Native Voices: As you recall from last year's retreat, Native Voices didn't require much pre-retreat work. This year we decided to begin the dramaturgical work on our retreat plays two months early. How has this experience been for you?
Scott Horstein: Great! Our play is still in its becoming phase, and there’s no way I couldn’t have gotten my head around it without this early conversation with writer and dramaturg. And I don’t think we could have made nearly as good use of the retreat.

NV: In addition to your directing credits, you're also a freelance dramaturg. What have been some of your favorite projects?
SH: Everything at Cornerstone Theater Company. Pentecost at the Evidence Room and Old Globe.

NV: How does your experience in dramaturgy influence your directing work?
SH: With directing I give more free play to my own instincts at first without trying to control them with what the text wants – but ultimately having that dramaturgical toolkit to process my impulses – what does the play want? How can you analyze the text to see what it will bear? – is what the dramaturgy gives me.

NV: What drew you to the profession of theatre?
SH: I like to perform. I like the magic of audiences and live performers in the same space.

NV: What is your earliest theatrical memory?
SH: Probably seeing the famous Bob Baker’s marionettes in downtown LA with my mother.

NV: If you could go back in time, which era would you visit?
SH: Revolutionary France? 5th century BCE India (when Buddhism was born)? Elizabethan England? I don’t know.

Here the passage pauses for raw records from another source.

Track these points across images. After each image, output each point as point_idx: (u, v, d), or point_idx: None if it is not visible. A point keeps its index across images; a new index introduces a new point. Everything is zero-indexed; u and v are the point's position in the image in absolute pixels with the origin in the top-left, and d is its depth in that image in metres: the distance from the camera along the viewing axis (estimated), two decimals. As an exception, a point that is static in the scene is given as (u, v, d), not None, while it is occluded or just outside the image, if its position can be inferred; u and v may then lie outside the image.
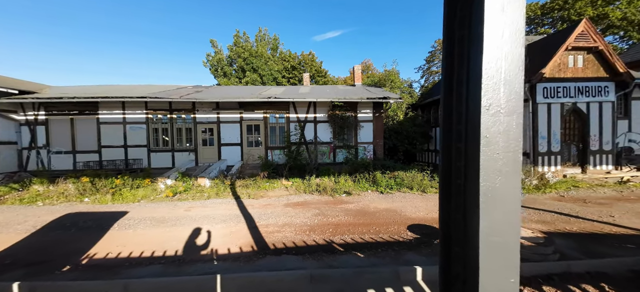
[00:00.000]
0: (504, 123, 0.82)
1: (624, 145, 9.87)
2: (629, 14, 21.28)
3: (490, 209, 0.82)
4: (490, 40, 0.80)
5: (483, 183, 0.82)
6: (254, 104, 10.78)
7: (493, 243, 0.82)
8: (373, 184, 8.91)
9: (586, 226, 5.31)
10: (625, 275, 2.81)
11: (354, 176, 9.48)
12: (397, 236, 4.83)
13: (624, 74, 9.00)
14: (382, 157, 11.59)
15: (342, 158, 11.34)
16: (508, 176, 0.82)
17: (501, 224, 0.82)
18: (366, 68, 38.57)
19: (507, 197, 0.82)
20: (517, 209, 0.82)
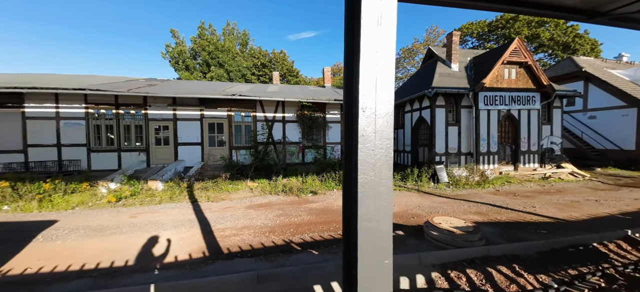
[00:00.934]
0: (377, 124, 0.93)
1: (547, 146, 11.71)
2: (555, 35, 25.32)
3: (365, 198, 0.92)
4: (366, 49, 0.91)
5: (361, 176, 0.92)
6: (217, 101, 10.26)
7: (368, 228, 0.92)
8: (339, 182, 9.15)
9: (513, 215, 6.17)
10: (533, 256, 3.34)
11: (322, 175, 9.63)
12: None
13: (547, 86, 10.69)
14: (347, 157, 11.95)
15: (311, 158, 11.43)
16: (381, 169, 0.93)
17: (375, 212, 0.92)
18: (339, 70, 39.44)
19: (380, 188, 0.93)
20: (388, 198, 0.94)
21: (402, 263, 3.06)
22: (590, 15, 4.01)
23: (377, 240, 0.92)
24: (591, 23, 4.34)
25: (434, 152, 10.70)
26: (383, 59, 0.91)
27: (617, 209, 6.57)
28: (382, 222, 0.92)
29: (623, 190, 8.80)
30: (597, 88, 15.38)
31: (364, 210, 0.91)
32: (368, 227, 0.91)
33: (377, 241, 0.92)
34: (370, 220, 0.91)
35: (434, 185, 9.67)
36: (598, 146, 15.08)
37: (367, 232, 0.91)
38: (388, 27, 0.91)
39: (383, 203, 0.93)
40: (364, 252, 0.91)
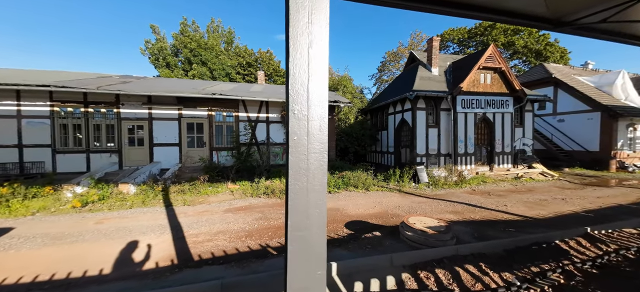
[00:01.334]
0: (310, 127, 0.87)
1: (519, 147, 12.33)
2: (528, 43, 26.83)
3: (297, 206, 0.86)
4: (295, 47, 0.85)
5: (291, 182, 0.86)
6: (197, 100, 9.90)
7: (299, 238, 0.86)
8: (328, 184, 9.10)
9: (486, 214, 6.41)
10: (500, 254, 3.45)
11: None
12: (333, 233, 4.99)
13: (519, 91, 11.26)
14: (334, 158, 11.96)
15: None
16: (315, 175, 0.87)
17: (307, 220, 0.86)
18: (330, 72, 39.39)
19: (313, 194, 0.87)
20: (322, 205, 0.88)
21: (374, 265, 3.05)
22: (557, 24, 4.20)
23: (309, 250, 0.86)
24: (558, 32, 4.55)
25: (415, 154, 10.95)
26: (315, 59, 0.86)
27: (581, 207, 7.01)
28: (315, 231, 0.87)
29: (587, 189, 9.42)
30: (566, 93, 16.46)
31: (294, 219, 0.85)
32: (299, 237, 0.85)
33: (309, 251, 0.86)
34: (301, 229, 0.86)
35: (414, 185, 9.88)
36: (566, 148, 16.12)
37: (298, 242, 0.85)
38: (320, 23, 0.86)
39: (316, 211, 0.87)
40: (294, 264, 0.85)
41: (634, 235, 4.26)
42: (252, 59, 21.49)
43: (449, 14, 3.17)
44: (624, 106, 14.97)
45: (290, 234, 0.85)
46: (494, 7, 3.29)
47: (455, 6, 3.06)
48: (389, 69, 33.53)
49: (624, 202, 7.48)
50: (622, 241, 3.99)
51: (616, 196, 8.34)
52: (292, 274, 0.84)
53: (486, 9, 3.24)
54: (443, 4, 2.93)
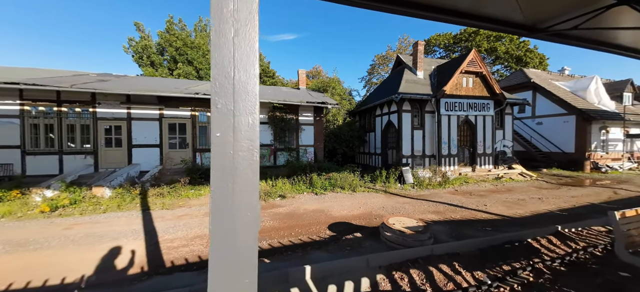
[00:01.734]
0: (236, 123, 0.81)
1: (500, 149, 12.74)
2: (510, 49, 27.93)
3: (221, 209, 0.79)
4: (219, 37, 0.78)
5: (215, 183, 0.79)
6: (179, 99, 9.60)
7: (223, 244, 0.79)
8: (310, 185, 9.02)
9: (466, 214, 6.53)
10: (474, 253, 3.50)
11: (292, 178, 9.44)
12: (315, 235, 4.92)
13: (499, 94, 11.65)
14: (322, 159, 11.92)
15: (283, 161, 11.17)
16: (243, 175, 0.81)
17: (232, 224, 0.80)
18: (317, 73, 39.54)
19: (240, 197, 0.81)
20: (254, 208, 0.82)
21: (350, 267, 3.01)
22: (532, 30, 4.36)
23: (235, 256, 0.80)
24: (533, 38, 4.71)
25: (401, 155, 11.08)
26: (242, 49, 0.80)
27: (556, 206, 7.28)
28: (243, 236, 0.80)
29: (562, 188, 9.83)
30: (543, 97, 17.22)
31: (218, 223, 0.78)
32: (223, 243, 0.79)
33: (236, 258, 0.80)
34: (226, 234, 0.79)
35: (400, 186, 9.98)
36: (544, 149, 16.83)
37: (222, 249, 0.78)
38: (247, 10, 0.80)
39: (247, 214, 0.81)
40: (217, 272, 0.78)
41: (602, 233, 4.45)
42: (241, 60, 21.15)
43: (432, 19, 3.23)
44: (597, 110, 15.82)
45: (213, 240, 0.78)
46: (475, 14, 3.41)
47: (439, 11, 3.13)
48: (378, 72, 34.01)
49: (596, 201, 7.84)
50: (591, 239, 4.15)
51: (589, 195, 8.74)
52: (213, 283, 0.77)
53: (467, 15, 3.35)
54: (427, 9, 3.00)
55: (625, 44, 4.93)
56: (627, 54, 5.20)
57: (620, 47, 4.99)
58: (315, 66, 41.81)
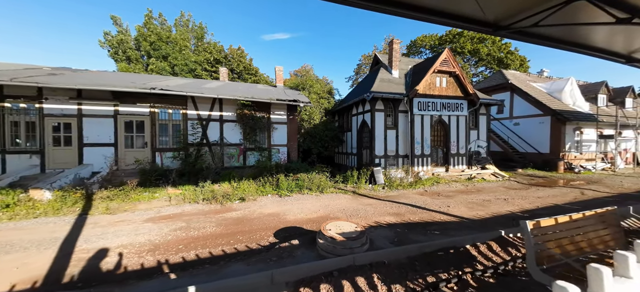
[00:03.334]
0: None
1: (474, 149, 12.69)
2: (492, 51, 28.30)
3: None
4: None
5: None
6: (136, 95, 9.01)
7: None
8: (276, 187, 8.62)
9: (425, 215, 6.29)
10: (401, 262, 3.19)
11: (259, 179, 9.02)
12: (253, 243, 4.52)
13: (473, 94, 11.56)
14: (296, 159, 11.53)
15: (254, 161, 10.70)
16: None
17: None
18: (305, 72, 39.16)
19: None
20: None
21: (250, 285, 2.64)
22: (495, 28, 4.23)
23: None
24: (496, 35, 4.52)
25: (374, 155, 10.83)
26: None
27: (519, 207, 7.14)
28: None
29: (531, 189, 9.79)
30: (521, 98, 17.39)
31: None
32: None
33: None
34: None
35: (370, 187, 9.72)
36: (521, 150, 16.99)
37: None
38: None
39: None
40: None
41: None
42: (222, 56, 20.50)
43: (397, 15, 3.21)
44: (571, 111, 16.07)
45: None
46: (440, 10, 3.28)
47: (405, 7, 3.05)
48: (364, 72, 33.89)
49: (560, 202, 7.76)
50: (536, 243, 3.93)
51: (556, 196, 8.70)
52: None
53: (433, 11, 3.23)
54: (394, 5, 2.91)
55: (590, 43, 4.79)
56: (593, 53, 5.06)
57: (586, 47, 4.85)
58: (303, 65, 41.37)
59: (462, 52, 29.39)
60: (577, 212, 2.86)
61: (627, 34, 4.37)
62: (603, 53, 5.14)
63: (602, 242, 2.68)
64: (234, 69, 20.82)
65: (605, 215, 2.79)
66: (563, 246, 2.46)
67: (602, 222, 2.77)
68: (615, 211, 2.84)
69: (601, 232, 2.71)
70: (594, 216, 2.75)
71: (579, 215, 2.70)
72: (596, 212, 2.78)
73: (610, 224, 2.78)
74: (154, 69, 17.78)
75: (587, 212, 2.75)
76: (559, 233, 2.46)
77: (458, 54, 30.21)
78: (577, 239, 2.57)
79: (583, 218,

NV: What's the longest standing item on your "To Do" list?
SH: Learn Spanish.

NV: What is your greatest indulgence?
SH: Fantasy baseball? Though at times it’s a chore/addiction.

NV: Fill in the blank: It's not theatre if it's not _____.
SH: It's not theatre if it's not live.

NV: The 2009-2010 Season marks Native Voices' Tenth Anniversary at the Autry. Where do you think Native theatre will be in the next ten years?
SH: I can only project based on what I know of Native Voices itself -- I don’t know the rest of the field well. But if Native Voices keeps doing what it’s doing, I expect we’ll look back ten years from now and see that there will have been lots of new productions of contemporary work around the country.